W minionym sezonie niespodziewanie głośno zrobiło się o wspomnianym też już przez ciebie Jakubie Jurczyku. Jednego wieczora przyjmował w Warszawie na twarz piłki uderzane przez siatkarzy PGE Projektu w meczu o brązowy medal mistrzostw Polski, a następnego ranka pisał maturę. Przerabiałeś coś podobnego?

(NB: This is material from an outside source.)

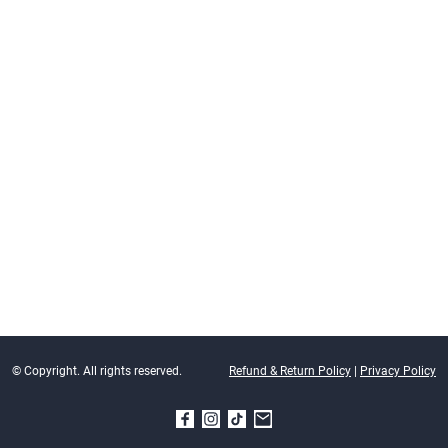
© Copyright. All rights reserved.
Refund & Return Policy
|
Privacy Policy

Może nie miałem aż tak drastycznej sytuacji jak Kuba, bo on w tych kluczowych meczach grał, ale pamiętam, iż byłem z drużyną na spotkaniach finału mistrzostw Polski, a następnego dnia rano pisałem maturę. U mnie było o tyle łatwiej, iż nie wychodziłem na boisko wtedy i miałem do pokonania mniejszą odległość, bo graliśmy w Kędzierzynie-Koźlu. Złote medale wywalczyliśmy wtedy u siebie i drużyna świętowała, a ja rano znów musiałem się stawić na egzaminie dojrzałości. Wiem więc, co Kuba przeżywał niedawno i szacunek dla niego, bo dał radę nie tylko w szkole, ale i - mimo niełatwej sytuacji - na boisku.